#### WHAT IS EXPECTED
Rewrite the part of the rows that opens with the line containing "pose: elev=237.7 azim=5.0" and closes with the line containing "Dot at: (258, 327)", replacing "dist" with "distance" throughout and leaving everything else unchanged.

........

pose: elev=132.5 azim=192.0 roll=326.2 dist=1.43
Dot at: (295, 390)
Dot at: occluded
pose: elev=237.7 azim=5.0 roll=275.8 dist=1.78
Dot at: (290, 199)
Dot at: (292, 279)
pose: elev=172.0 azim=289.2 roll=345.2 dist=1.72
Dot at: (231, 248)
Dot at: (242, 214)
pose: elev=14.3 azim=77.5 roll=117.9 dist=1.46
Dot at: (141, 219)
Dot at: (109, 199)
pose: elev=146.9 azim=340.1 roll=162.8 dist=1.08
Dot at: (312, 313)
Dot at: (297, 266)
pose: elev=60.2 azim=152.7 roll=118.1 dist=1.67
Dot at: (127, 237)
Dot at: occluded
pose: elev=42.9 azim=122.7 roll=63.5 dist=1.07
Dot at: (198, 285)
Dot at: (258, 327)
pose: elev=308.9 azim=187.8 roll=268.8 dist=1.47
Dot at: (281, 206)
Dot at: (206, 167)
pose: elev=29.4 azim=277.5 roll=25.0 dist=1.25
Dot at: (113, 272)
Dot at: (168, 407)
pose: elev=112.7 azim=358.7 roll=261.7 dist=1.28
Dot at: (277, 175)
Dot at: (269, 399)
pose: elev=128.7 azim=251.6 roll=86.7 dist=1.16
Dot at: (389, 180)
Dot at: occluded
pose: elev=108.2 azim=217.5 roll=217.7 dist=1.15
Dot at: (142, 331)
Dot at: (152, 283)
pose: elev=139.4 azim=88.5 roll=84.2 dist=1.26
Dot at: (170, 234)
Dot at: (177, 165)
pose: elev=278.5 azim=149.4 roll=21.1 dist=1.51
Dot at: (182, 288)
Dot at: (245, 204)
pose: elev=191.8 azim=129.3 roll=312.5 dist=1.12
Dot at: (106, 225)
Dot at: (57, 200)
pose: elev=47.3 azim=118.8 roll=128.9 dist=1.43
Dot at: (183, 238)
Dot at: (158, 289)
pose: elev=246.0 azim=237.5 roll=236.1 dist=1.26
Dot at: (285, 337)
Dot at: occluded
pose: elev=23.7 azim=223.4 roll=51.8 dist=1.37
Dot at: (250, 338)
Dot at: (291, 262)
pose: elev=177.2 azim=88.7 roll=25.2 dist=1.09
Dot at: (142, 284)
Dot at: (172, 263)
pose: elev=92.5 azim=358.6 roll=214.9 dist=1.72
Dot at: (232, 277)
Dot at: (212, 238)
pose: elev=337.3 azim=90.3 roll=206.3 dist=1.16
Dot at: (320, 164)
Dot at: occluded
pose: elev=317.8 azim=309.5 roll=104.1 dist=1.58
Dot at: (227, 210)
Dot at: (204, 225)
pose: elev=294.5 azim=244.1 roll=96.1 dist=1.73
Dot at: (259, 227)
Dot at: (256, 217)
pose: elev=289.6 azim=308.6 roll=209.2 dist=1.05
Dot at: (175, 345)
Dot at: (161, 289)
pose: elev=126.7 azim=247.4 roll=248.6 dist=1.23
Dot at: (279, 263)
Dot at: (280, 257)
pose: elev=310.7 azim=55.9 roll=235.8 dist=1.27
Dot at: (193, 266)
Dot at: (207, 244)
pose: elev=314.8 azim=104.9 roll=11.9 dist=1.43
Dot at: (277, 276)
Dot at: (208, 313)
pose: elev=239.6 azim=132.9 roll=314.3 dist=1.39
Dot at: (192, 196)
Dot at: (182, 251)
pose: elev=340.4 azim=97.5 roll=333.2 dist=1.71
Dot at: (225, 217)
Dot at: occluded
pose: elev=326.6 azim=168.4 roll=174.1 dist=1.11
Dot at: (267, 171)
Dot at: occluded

........

#### FINISHED TASK
pose: elev=237.7 azim=5.0 roll=275.8 distance=1.78
Dot at: (290, 199)
Dot at: (292, 279)
pose: elev=172.0 azim=289.2 roll=345.2 distance=1.72
Dot at: (231, 248)
Dot at: (242, 214)
pose: elev=14.3 azim=77.5 roll=117.9 distance=1.46
Dot at: (141, 219)
Dot at: (109, 199)
pose: elev=146.9 azim=340.1 roll=162.8 distance=1.08
Dot at: (312, 313)
Dot at: (297, 266)
pose: elev=60.2 azim=152.7 roll=118.1 distance=1.67
Dot at: (127, 237)
Dot at: occluded
pose: elev=42.9 azim=122.7 roll=63.5 distance=1.07
Dot at: (198, 285)
Dot at: (258, 327)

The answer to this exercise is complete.